Q&A with Ross Thomas
Q Why did you want to become a referee?
A It’s a way to stay in the sport. Wrestling’s a young man’s sport. By the time you’re 25, you’ve exhausted all your competitive opportunities. It’s probably the most involved you can be in any sport as an official. You can do a lot to prevent injuries. One of the best compliments I received was from parents who told me they always thought their kid was safe out there when I was officiating.
Q What have been the highlights of your career as an official?
A Getting selected for the NCAA tournament because that’s the top 20 referees in the country. I set a goal of being the first from Delaware to be selected for the NCAAs. No one’s done that before. I’d also say the Big 10 tournament because that’s the premier conference in the country for wrestling, and they only use eight referees. Some say that’s harder than being selected for the NCAA tournament.
Q What was the most challenging part on the mat?
A When I was doing the big stuff, the NCAA tournament or the conference tournaments, there was a lot of pressure. You’re on TV wearing a microphone, and you’ve got to watch what you say. In my first NCAA finals, I actually said a cuss word, broadcast live on ESPN. It was because one of the wrestlers was doing a dangerous move. It wasn’t too big of a deal. I got scolded a bit, but I was trying to keep a guy from getting hurt.”
Q How did you balance your teaching career with your work as a referee?

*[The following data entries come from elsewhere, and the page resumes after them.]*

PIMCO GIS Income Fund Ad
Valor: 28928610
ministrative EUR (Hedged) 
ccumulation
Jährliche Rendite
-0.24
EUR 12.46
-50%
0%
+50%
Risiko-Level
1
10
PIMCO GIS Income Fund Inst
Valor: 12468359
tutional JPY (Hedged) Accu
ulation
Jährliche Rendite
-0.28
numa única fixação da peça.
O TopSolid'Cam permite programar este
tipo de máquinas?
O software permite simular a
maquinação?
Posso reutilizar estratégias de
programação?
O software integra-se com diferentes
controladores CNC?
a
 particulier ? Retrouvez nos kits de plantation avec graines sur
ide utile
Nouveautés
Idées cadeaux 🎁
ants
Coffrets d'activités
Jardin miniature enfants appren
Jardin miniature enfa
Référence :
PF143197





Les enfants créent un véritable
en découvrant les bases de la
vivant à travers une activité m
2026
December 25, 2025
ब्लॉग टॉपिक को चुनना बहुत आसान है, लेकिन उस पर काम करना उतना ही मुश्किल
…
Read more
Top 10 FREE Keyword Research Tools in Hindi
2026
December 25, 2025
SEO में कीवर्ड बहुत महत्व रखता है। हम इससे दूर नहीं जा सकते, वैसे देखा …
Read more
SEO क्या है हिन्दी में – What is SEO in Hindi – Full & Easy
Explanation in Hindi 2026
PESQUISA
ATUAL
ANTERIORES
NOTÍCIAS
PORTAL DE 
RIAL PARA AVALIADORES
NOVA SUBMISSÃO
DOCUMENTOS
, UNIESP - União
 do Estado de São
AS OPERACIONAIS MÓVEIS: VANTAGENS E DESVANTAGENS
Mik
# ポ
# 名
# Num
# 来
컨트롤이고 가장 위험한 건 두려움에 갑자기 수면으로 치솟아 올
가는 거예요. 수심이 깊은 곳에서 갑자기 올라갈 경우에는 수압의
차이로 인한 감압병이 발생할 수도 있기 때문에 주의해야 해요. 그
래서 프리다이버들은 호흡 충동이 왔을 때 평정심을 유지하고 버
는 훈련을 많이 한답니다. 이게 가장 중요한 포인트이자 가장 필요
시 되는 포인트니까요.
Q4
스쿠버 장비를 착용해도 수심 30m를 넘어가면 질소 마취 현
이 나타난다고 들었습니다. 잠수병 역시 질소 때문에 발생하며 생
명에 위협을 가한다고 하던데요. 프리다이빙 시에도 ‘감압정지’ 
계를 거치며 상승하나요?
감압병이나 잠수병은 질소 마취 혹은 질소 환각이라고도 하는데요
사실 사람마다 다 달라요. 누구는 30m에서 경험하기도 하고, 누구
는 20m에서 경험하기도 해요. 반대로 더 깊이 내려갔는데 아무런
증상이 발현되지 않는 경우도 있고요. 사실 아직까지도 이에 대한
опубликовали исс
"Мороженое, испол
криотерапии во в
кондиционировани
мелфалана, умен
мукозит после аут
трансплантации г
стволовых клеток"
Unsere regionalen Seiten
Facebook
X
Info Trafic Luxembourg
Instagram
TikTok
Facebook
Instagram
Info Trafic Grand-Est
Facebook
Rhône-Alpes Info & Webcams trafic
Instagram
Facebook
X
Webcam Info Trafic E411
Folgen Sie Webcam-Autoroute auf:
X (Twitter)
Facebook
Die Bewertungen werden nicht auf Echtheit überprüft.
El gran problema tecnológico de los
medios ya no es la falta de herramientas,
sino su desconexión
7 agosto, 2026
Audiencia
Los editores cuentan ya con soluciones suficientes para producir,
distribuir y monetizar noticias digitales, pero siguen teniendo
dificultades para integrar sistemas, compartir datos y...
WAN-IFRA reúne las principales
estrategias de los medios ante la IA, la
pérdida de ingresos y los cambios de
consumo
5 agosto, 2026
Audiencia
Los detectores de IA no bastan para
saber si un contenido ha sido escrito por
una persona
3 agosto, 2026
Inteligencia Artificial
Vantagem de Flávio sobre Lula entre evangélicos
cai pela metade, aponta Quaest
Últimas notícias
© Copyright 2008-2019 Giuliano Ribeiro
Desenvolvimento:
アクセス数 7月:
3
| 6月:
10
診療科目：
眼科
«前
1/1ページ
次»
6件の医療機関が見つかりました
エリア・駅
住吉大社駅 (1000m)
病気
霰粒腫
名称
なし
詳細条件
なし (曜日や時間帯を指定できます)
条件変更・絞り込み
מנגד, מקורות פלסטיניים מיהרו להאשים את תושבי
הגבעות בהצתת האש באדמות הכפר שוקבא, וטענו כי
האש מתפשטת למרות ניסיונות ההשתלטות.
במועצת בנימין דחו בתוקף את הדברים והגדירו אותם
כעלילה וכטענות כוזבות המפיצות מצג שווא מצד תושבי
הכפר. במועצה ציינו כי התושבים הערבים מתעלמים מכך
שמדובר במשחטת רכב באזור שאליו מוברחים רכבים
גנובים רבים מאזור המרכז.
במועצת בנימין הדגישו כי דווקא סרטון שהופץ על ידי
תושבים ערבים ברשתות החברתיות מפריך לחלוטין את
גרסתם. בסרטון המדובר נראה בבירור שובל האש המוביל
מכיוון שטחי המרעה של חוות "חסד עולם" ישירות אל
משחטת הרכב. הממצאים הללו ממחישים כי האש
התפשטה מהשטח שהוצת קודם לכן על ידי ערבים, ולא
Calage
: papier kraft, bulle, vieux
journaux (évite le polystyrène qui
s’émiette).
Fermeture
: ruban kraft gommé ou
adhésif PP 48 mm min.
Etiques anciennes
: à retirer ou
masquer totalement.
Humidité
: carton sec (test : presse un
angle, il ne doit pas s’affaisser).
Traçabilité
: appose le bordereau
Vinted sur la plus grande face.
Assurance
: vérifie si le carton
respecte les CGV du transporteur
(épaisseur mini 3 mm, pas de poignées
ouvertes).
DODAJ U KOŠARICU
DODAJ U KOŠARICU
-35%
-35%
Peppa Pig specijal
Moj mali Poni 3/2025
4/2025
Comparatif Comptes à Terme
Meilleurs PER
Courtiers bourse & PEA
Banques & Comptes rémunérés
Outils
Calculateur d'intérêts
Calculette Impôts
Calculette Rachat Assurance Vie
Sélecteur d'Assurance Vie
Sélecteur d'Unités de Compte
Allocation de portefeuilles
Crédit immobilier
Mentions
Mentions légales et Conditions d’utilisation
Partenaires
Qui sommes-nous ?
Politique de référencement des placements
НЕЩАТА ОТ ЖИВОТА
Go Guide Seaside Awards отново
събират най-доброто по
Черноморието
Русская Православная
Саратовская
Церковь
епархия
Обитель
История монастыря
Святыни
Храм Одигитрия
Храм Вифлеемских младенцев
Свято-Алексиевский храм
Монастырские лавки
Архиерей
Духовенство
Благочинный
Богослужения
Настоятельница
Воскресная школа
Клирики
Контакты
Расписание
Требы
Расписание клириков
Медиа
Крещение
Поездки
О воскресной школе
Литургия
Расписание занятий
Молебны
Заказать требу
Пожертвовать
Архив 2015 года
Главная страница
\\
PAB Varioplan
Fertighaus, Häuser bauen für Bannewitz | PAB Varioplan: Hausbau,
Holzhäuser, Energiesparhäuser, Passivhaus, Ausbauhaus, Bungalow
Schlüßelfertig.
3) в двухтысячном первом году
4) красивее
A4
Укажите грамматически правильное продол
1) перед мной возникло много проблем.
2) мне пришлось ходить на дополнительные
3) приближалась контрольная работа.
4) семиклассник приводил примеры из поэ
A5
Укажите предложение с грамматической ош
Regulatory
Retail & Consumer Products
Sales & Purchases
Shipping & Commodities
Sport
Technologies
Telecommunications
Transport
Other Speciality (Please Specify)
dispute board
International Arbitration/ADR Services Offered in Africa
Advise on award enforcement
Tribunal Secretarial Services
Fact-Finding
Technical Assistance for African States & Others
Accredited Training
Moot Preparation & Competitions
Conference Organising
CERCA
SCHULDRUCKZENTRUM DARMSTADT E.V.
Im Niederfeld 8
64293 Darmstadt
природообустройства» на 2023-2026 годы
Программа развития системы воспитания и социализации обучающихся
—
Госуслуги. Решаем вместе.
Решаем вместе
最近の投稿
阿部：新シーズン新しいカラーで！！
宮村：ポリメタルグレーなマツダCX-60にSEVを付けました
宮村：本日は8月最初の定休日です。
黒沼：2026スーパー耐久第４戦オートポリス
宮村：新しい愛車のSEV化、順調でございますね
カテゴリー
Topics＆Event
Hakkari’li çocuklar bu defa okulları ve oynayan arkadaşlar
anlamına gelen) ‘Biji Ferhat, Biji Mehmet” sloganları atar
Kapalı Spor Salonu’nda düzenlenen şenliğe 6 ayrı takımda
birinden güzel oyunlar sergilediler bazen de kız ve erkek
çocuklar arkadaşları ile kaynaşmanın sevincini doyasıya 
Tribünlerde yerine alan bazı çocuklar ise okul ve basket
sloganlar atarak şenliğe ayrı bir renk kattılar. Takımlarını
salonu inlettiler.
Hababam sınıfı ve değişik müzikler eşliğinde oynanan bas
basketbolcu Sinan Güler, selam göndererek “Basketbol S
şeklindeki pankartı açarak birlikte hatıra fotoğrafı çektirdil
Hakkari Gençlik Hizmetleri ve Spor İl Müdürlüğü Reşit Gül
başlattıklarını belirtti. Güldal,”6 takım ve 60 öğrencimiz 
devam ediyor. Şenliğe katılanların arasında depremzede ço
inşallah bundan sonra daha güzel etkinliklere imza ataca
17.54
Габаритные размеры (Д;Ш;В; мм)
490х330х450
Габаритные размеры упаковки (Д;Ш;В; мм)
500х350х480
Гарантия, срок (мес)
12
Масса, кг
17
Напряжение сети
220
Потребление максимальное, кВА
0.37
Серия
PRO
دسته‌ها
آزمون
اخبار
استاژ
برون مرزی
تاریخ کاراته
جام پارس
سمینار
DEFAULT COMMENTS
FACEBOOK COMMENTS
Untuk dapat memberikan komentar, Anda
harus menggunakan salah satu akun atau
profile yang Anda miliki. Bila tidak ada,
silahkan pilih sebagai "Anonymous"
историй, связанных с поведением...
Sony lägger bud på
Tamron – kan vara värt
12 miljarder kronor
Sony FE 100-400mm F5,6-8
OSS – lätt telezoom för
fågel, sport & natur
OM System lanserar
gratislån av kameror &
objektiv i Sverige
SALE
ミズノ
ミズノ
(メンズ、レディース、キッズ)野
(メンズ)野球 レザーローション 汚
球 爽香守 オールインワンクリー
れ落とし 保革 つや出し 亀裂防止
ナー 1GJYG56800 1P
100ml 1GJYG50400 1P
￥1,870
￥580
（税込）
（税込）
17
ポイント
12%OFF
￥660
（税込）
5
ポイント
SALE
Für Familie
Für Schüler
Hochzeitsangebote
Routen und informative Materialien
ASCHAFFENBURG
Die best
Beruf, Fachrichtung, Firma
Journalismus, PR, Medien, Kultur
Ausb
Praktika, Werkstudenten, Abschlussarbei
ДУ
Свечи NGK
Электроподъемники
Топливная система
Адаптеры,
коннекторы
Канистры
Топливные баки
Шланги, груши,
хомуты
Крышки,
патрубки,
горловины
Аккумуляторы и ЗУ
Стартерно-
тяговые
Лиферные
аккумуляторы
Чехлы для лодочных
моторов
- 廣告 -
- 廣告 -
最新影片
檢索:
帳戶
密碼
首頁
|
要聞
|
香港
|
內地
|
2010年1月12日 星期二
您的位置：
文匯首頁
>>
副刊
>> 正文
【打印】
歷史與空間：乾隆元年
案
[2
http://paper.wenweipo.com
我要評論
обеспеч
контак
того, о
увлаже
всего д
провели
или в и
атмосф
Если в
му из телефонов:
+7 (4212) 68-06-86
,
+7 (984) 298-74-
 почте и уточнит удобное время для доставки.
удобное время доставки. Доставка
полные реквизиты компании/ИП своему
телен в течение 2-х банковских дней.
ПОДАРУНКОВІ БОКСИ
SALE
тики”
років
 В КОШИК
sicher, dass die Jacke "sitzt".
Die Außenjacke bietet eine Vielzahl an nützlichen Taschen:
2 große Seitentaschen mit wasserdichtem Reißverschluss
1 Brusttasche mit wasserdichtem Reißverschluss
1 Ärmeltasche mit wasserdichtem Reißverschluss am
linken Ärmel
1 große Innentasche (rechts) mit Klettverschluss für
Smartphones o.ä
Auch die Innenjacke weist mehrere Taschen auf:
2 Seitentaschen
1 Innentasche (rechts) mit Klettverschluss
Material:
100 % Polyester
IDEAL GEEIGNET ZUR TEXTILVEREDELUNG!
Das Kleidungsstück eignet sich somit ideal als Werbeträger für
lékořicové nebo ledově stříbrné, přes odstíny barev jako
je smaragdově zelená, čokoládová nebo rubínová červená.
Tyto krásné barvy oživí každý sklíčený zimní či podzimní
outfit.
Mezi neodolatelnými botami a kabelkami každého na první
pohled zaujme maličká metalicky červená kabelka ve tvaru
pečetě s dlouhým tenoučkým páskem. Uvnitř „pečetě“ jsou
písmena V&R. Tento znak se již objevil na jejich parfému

A I had to burn a few personal days to do that. But a lot of the Big 10 matches are Fridays to Sundays. I did a ton of running to the airport Fridays, then back on Sunday night on the red eye. The travel is the real grind of it.
Q What’s the biggest change you’ve seen in high school wrestling?
A There’s so much more knowledge out there now. If you were just a tough kid and started wrestling as a freshman, you could be pretty good by the time you were a senior. Now, everyone starts when they’re six years old and they know a lot more by the time they get to high school.
Q What’s been the biggest change at the college level?
A The number of colleges that have cut their wrestling program. That’s a major concern. I think Division I is down to 83 or 84 programs. It’s been more than cut in half over 30 years. When I wrestled, the SEC was big — Alabama, Auburn, LSU all had it. Now it’s all gone. In the ACC, only six out of 12 schools have it. That means there aren’t as many opportunities for high school students to go on to compete at the college level.